_Directions for this task_
Output range, inclusive: from the line containing "<source format=gbr>" to the line containing "X56000000Y-62500000D02*". Restate those lines from the data below word for word and only those.

_Design files in plain text_
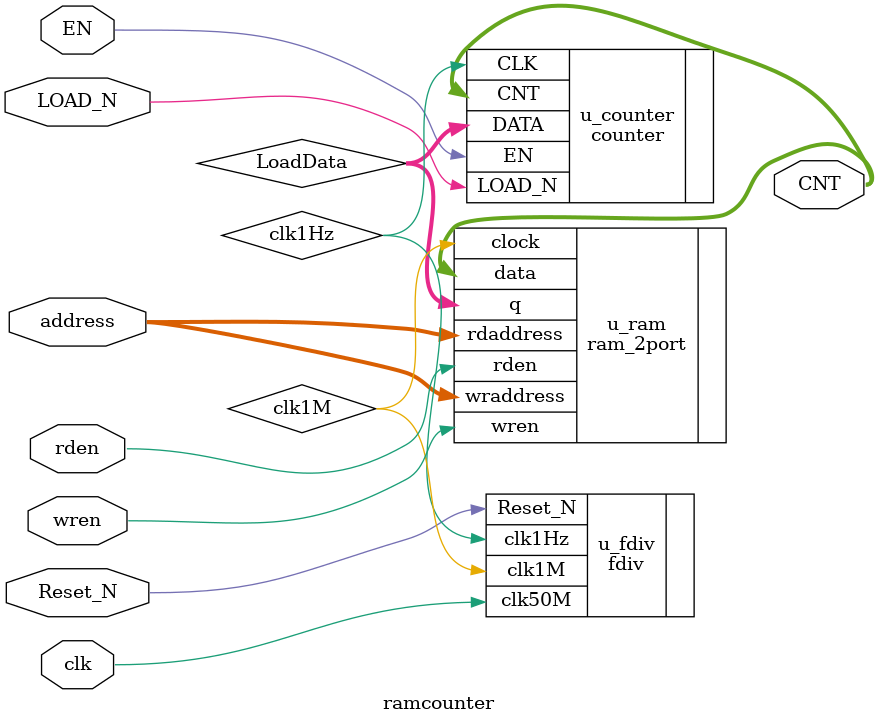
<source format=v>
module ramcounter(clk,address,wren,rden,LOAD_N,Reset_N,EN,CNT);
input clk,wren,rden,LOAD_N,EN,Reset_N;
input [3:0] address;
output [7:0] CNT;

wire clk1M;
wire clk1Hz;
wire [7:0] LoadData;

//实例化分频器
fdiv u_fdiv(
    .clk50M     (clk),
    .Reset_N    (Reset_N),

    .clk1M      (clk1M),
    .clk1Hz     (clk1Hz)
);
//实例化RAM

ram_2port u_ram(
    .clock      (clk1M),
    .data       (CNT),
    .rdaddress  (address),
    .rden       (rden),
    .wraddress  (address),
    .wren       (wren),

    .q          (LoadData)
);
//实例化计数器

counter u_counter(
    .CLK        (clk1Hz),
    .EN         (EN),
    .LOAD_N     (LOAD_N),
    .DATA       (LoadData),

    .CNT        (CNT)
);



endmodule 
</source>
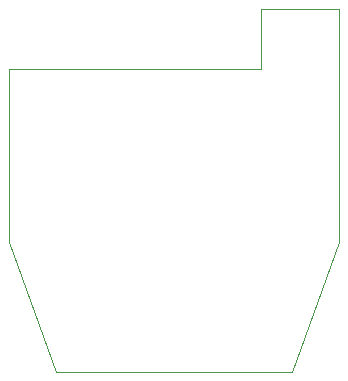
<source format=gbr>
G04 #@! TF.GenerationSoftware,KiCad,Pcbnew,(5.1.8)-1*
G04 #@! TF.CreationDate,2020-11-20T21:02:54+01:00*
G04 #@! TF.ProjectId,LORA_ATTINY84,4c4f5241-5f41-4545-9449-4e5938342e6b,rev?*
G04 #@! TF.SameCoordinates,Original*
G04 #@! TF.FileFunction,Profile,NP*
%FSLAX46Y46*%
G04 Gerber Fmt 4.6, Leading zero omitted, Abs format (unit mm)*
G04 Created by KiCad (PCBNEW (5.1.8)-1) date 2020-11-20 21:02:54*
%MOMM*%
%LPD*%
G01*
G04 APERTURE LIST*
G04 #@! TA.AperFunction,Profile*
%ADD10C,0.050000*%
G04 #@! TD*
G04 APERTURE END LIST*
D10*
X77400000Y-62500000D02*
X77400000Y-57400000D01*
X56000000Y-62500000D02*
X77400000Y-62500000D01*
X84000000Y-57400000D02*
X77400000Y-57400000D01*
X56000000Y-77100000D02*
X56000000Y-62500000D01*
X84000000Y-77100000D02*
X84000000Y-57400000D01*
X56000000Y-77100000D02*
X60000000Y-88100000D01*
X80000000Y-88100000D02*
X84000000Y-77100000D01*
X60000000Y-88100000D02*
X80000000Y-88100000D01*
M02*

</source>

_Task response_
<source format=gbr>
G04 #@! TF.GenerationSoftware,KiCad,Pcbnew,(5.1.8)-1*
G04 #@! TF.CreationDate,2020-11-20T21:02:54+01:00*
G04 #@! TF.ProjectId,LORA_ATTINY84,4c4f5241-5f41-4545-9449-4e5938342e6b,rev?*
G04 #@! TF.SameCoordinates,Original*
G04 #@! TF.FileFunction,Profile,NP*
%FSLAX46Y46*%
G04 Gerber Fmt 4.6, Leading zero omitted, Abs format (unit mm)*
G04 Created by KiCad (PCBNEW (5.1.8)-1) date 2020-11-20 21:02:54*
%MOMM*%
%LPD*%
G01*
G04 APERTURE LIST*
G04 #@! TA.AperFunction,Profile*
%ADD10C,0.050000*%
G04 #@! TD*
G04 APERTURE END LIST*
D10*
X77400000Y-62500000D02*
X77400000Y-57400000D01*
X56000000Y-62500000D02*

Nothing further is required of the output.